Après avoir bien gambadés, nous retournons à l’appartement, les jambes en compote. Que retenir de cette visite ? La Sky Tower fait à peu près la même taille que la Tour Eiffel, et les Néo-Zélandais en sont très fier. Il est aussi possible d’y monter, moyennant quelques dollars, pour faire des activités aériennes genre se balader sur la collerette ou faire du saut à l’élastique. Cela dit, le saut à l’élastique n’en est plus vraiment, les gens sont soutenus par une corde du début à la fin de la chute pour éviter qu’ils aient trop peur et crient, sinon le centre-ville se rempli de braillement de touristes évoquant à longueur de journée la délicatesse du porc égorgé, ce qui – il faut le reconnaître – fait un peu tache. À part ça, Auckland a une saloperie de climat océanique et l’alternance pluie/soleil y est aussi fréquente que le viol d’enfants en Thaïlande. C’est peut-être fun en été, nettement moins en hiver (le temps, hein, pas les gosses). Et la ville est vraiment remplie d’asiatiques, c’est assez impressionnant quand on a pas l’habitude : l’immigration depuis l’Asie est très forte en raison des meilleures conditions de travail et de fait la culture asiatique est très présente, ce qui, lorsqu’on mélange ça avec la culture anglaise et ce qui reste de celle Maori, donne quelque chose d’original. Une dernière chose : en Nouvelle-Zélande, tout bâtiment accueillant du public est tenu de laisser l’accès à ses toilettes ouverts, sans le réserver à la clientèle ou aux usagers. Une loi que certaines se sont empressé de faire appliquer.

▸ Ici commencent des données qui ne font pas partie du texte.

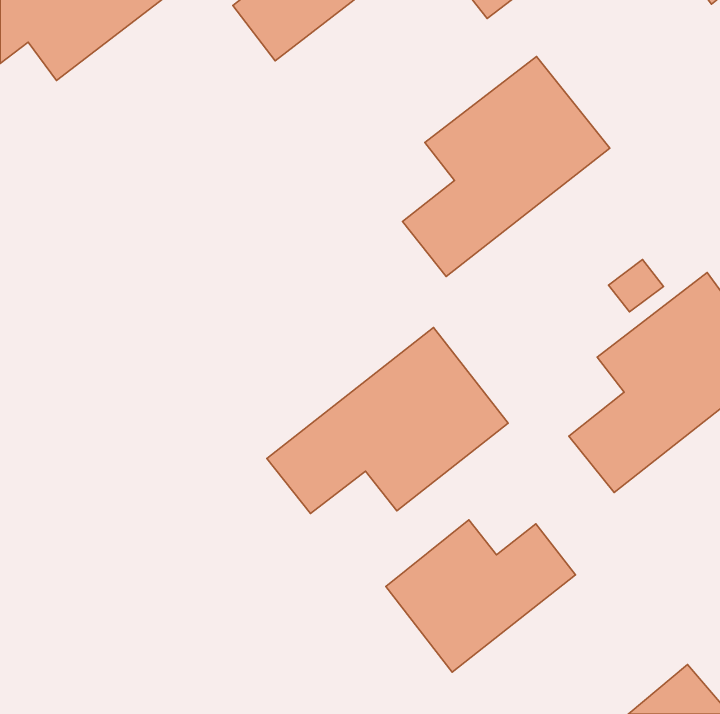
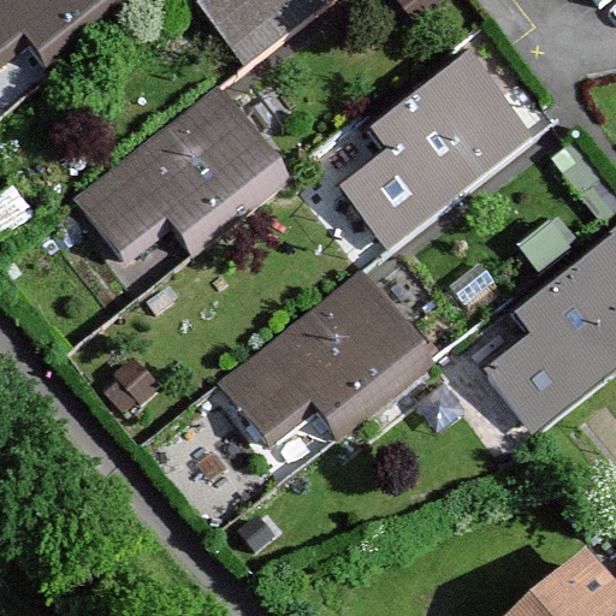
building: none -> [77,90,286,257]
building: [386,520,575,672] -> none

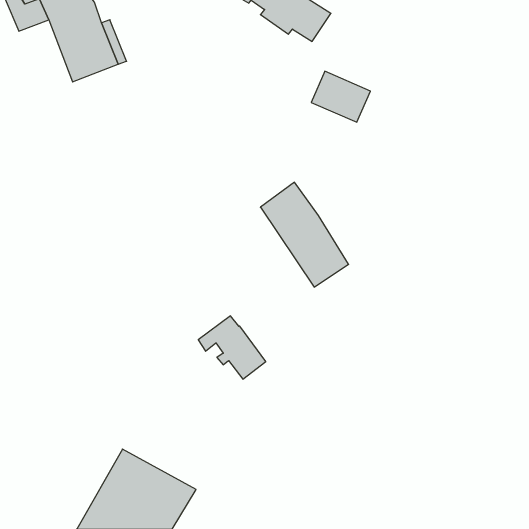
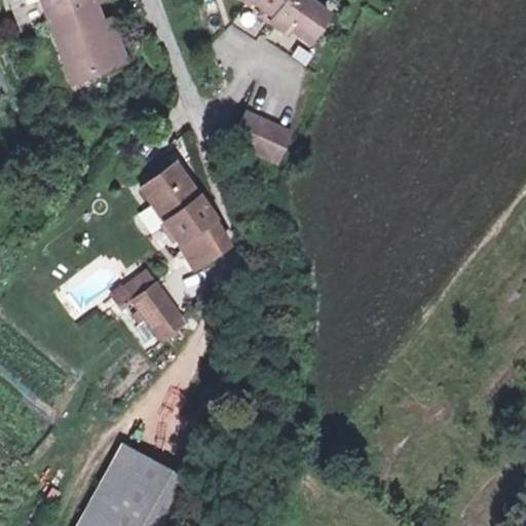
building: [311,71,370,122] -> [232,112,291,162]
building: [260,182,349,287] -> [141,163,228,267]
building: [198,316,266,379] -> [114,271,181,334]

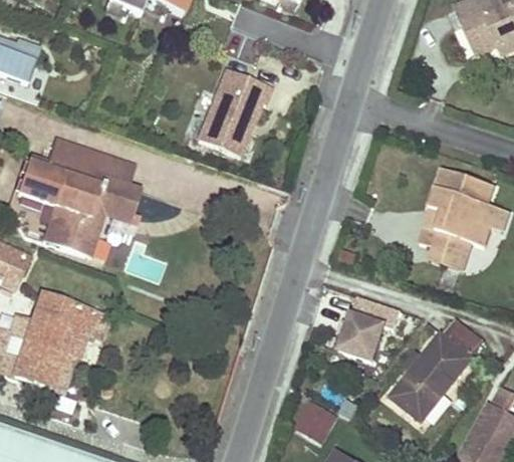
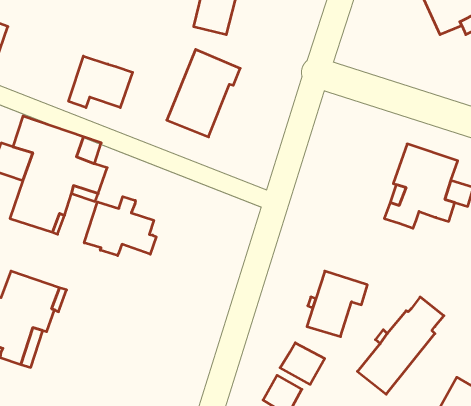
building: none -> [69,56,133,108]
building: none -> [84,197,156,256]
building: [430,234,471,269] -> none
building: none -> [280,343,325,384]

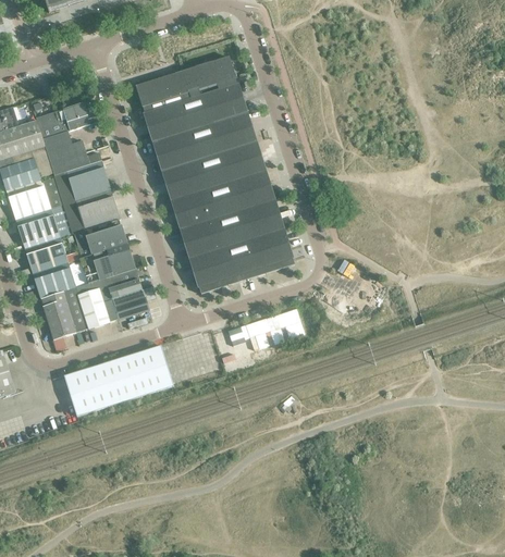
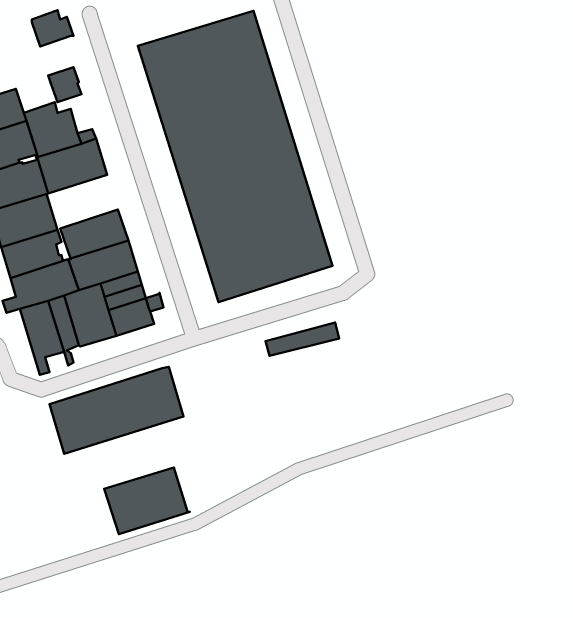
building: [37,110,71,139] -> [32,10,74,46]
building: [63,189,120,234] -> none
building: none -> [104,467,190,534]

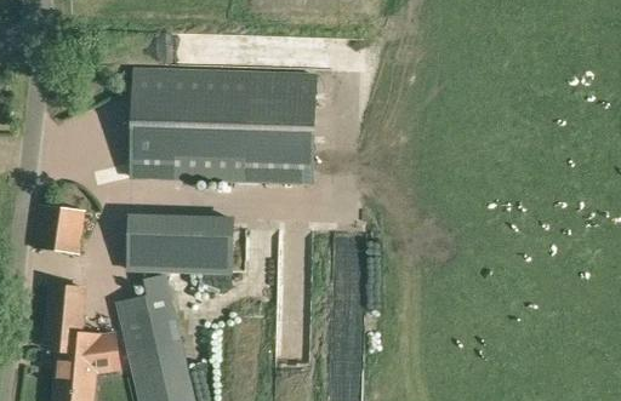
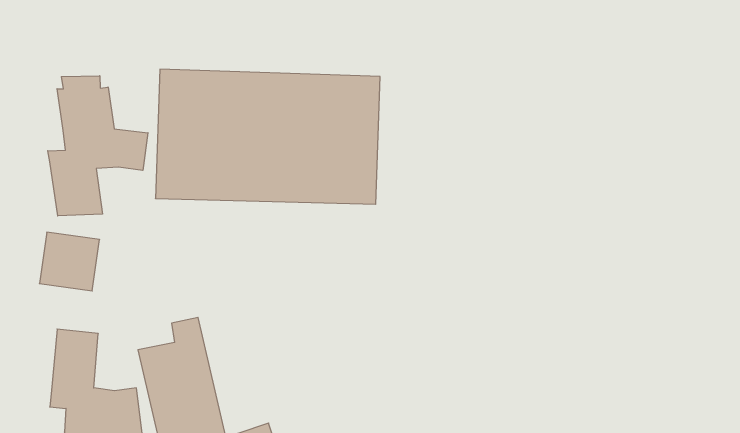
building: none -> [48,76,148,216]
building: [127,214,233,271] -> none

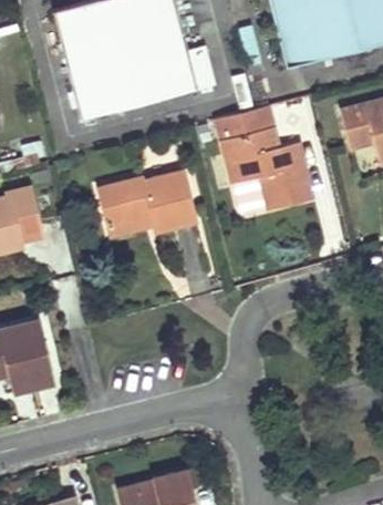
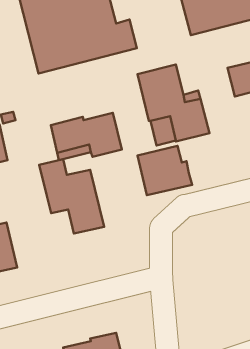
building: none -> [137,146,192,195]
building: none -> [39,159,104,233]

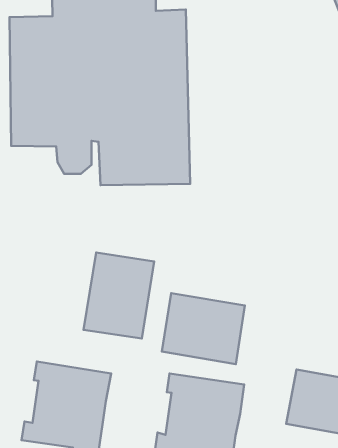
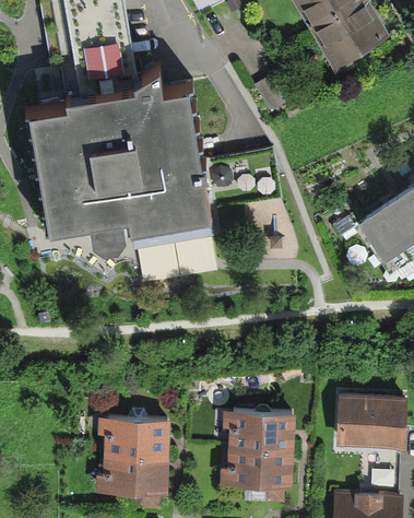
building: [84,253,154,339] -> none
building: [162,293,245,364] -> none

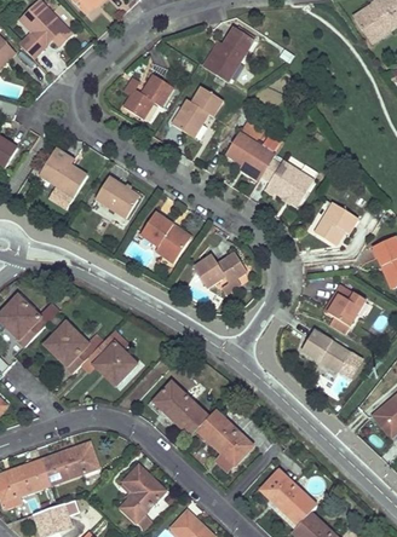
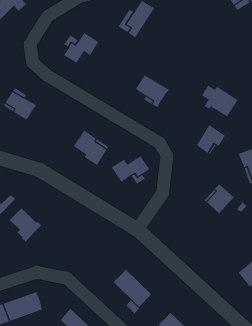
building: [173,87,225,138] -> none
building: [261,161,315,207] -> [201,85,239,117]
building: [96,178,140,219] -> none
building: [301,330,350,373] -> none
building: [85,333,136,380] -> none
building: [150,380,207,435] -> none

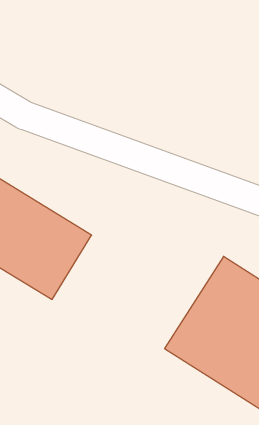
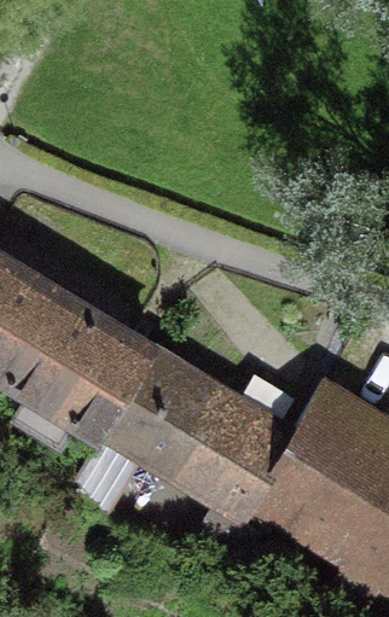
building: none -> [115,359,281,513]

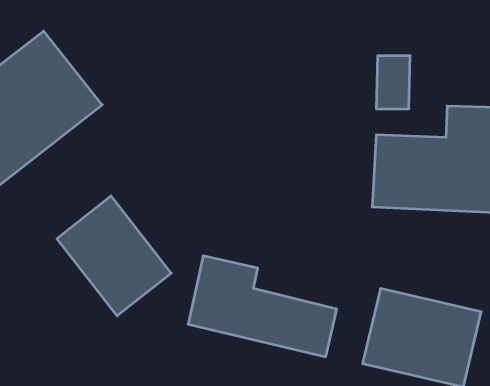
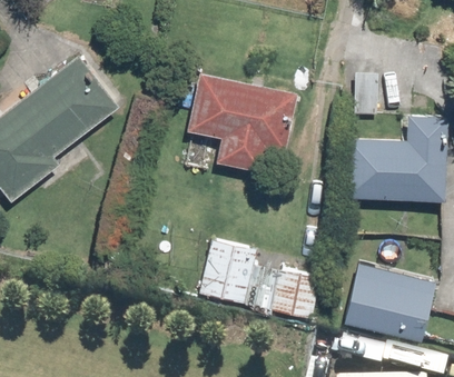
building: none -> [186,72,298,177]
building: [57,196,171,316] -> none

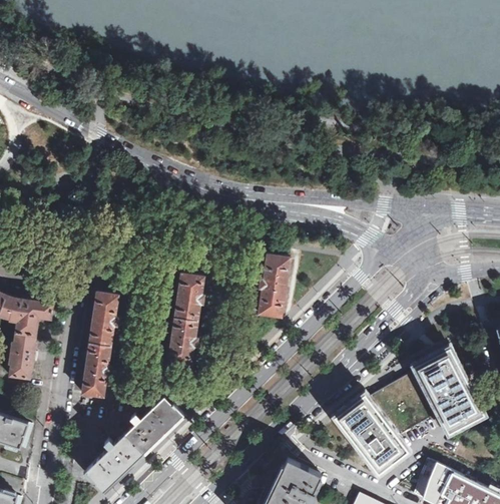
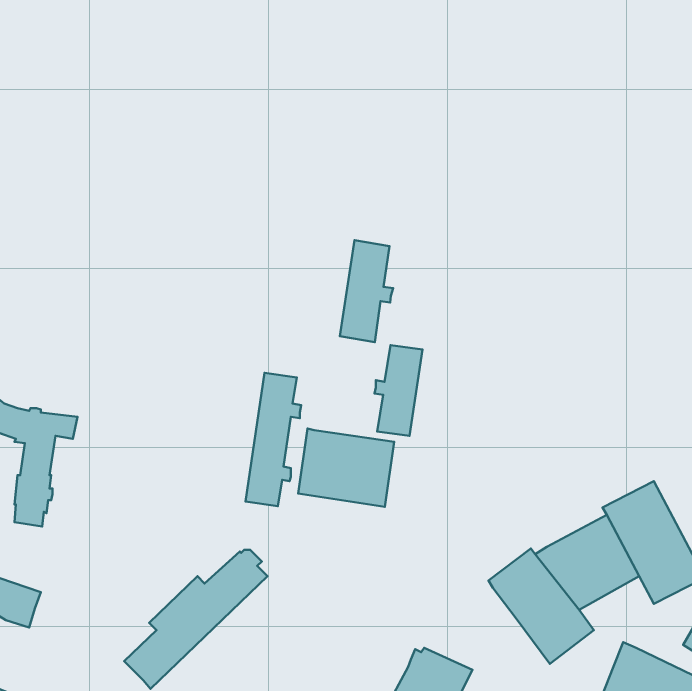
building: none -> [340,240,393,342]
building: [82,294,120,397] -> none
building: none -> [298,429,394,507]

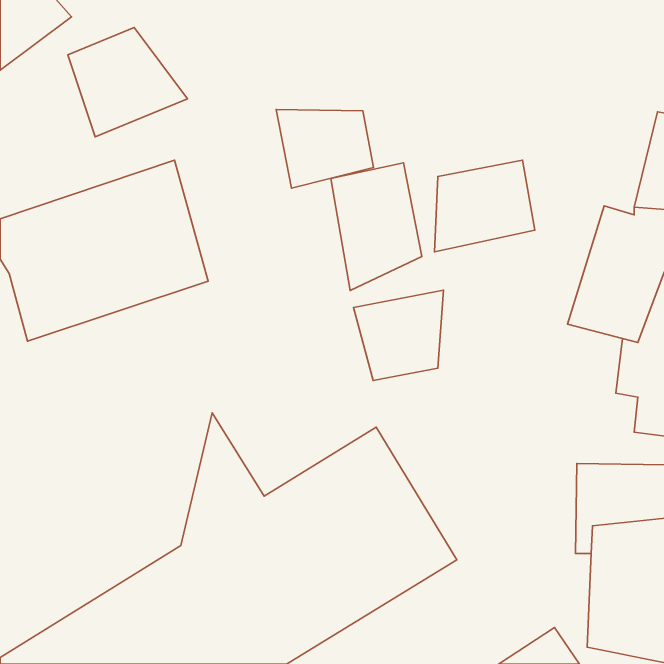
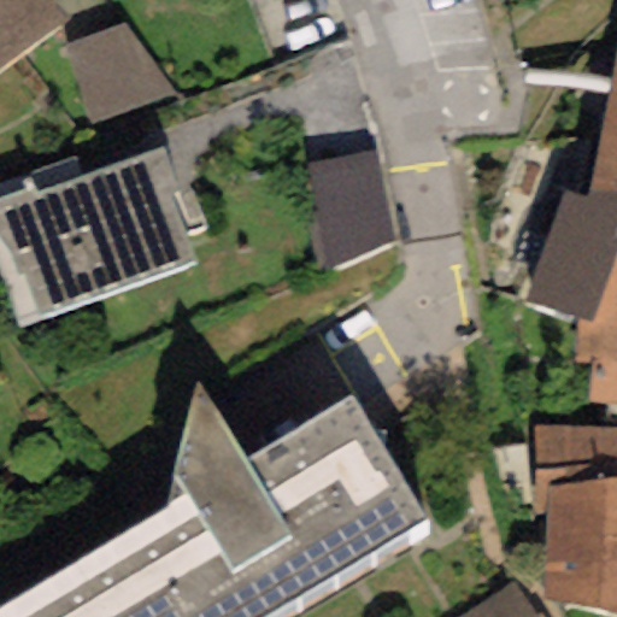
building: [276,109,374,188] -> none
building: [434,160,535,252] -> none
building: [354,290,443,381] -> none

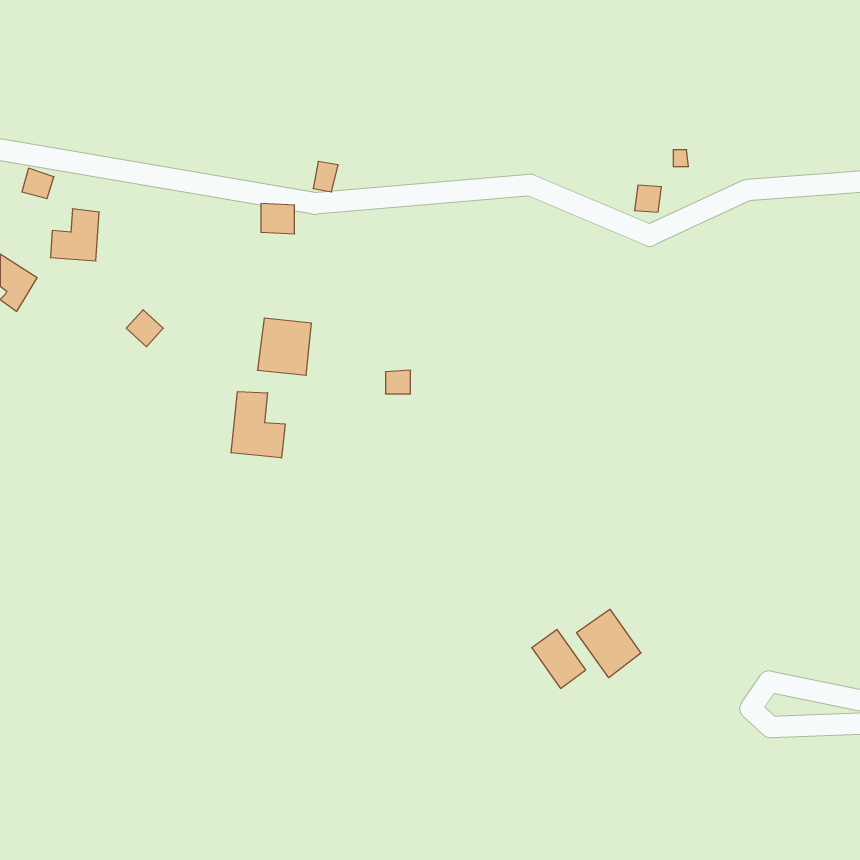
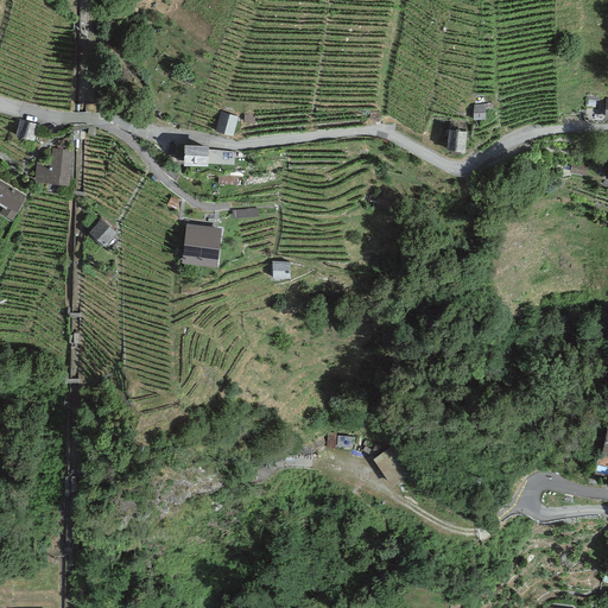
building: [231,392,285,458] -> none
building: [577,609,641,678] -> none

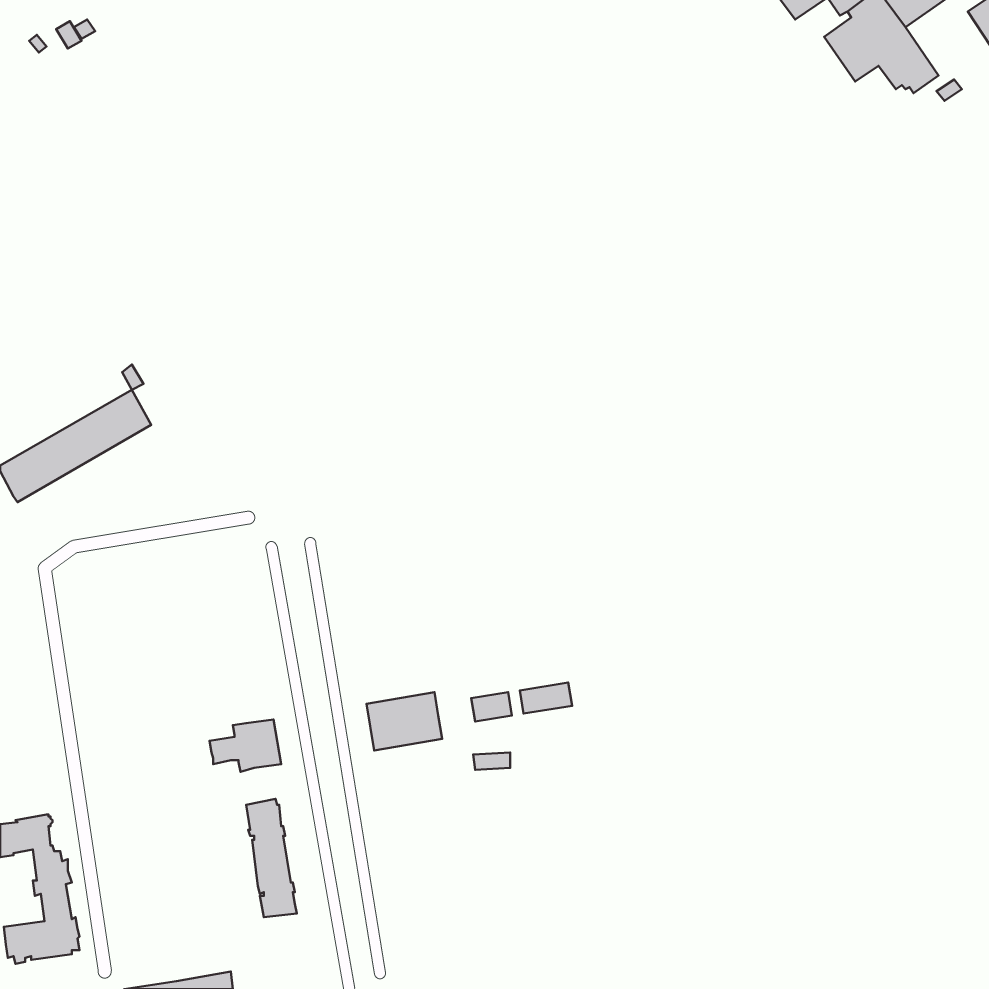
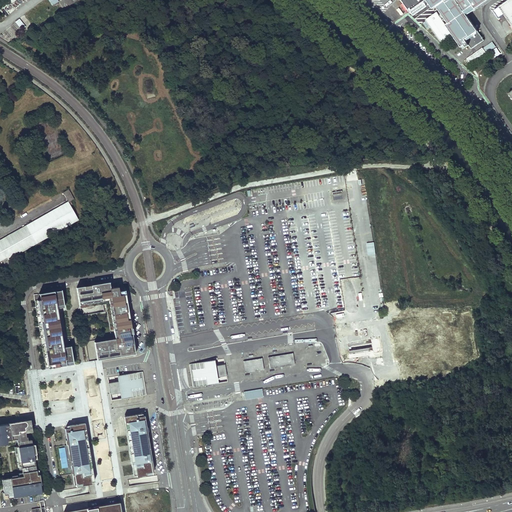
building: none -> [77,281,136,357]
building: none -> [35,289,74,368]
building: none -> [66,423,92,483]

Bref, on se pose un peu à l’appartement pour se remettre de nos émotions : ce soir, Blan nous emmène dans un fast-food.
Blan, la diététicienne; Blan, celle qui mange toujours bien; Blan, qu’on a jamais réussi à traîner dans un Quick… Cette Blan là veut nous amener dans un fast-food, paye ta surprise ! Et en prime, ça s’appelle Burger Fuel, ce qui ne sonne pas des plus sain et équilibré. Nous voilà donc (après nous être trompé une fois de fast-food) attablés dans une ambiance garage/chic/fast-food assez déroutante, de bons gros burgers gras et dégoulinants en face de nous. Malgré des prix élevés, l’absence de menu et une carte remplie de burgers un poil trop conceptuels pour moi, le sandwich est délicieux et le restaurant satisfaisant. En prime les burgers sont servis avec un petit carton pour les tenir quand on les mange, ce qui les empêche de ressembler à un meuble Ikea mal monté au bout de deux bouchées : élu innovation majeure du XXIème siècle, à l’unanimité. Le ventre plein et les doigts gras, nous empruntons le bus pour remonter Queen Street et retrouver l’appartement, les bières et le pastis importé pour l’occasion. Ben étant malade et fatigué, on finit par faire une contrée/pastis avec César (leur coloc indien, un petit rigolo), Blan et Fab’. Jouer aux cartes en anglais, c’est toute une aventure : pas facile d’intégrer le changement de termes pour pique/cœur/carreau/trèfle, surtout après quelques verres… Ça finit par me valoir quelques parties complètement foirées. Qu’à cela ne tienne, il faut maintenant retenir la prononciation de « ace » que l’on a tendance à dire « as », comme en français. Tout à coup, la phrase « Put your ace on the table » prend un tout autre sens : le franglais est décidément une langue plein de surprises.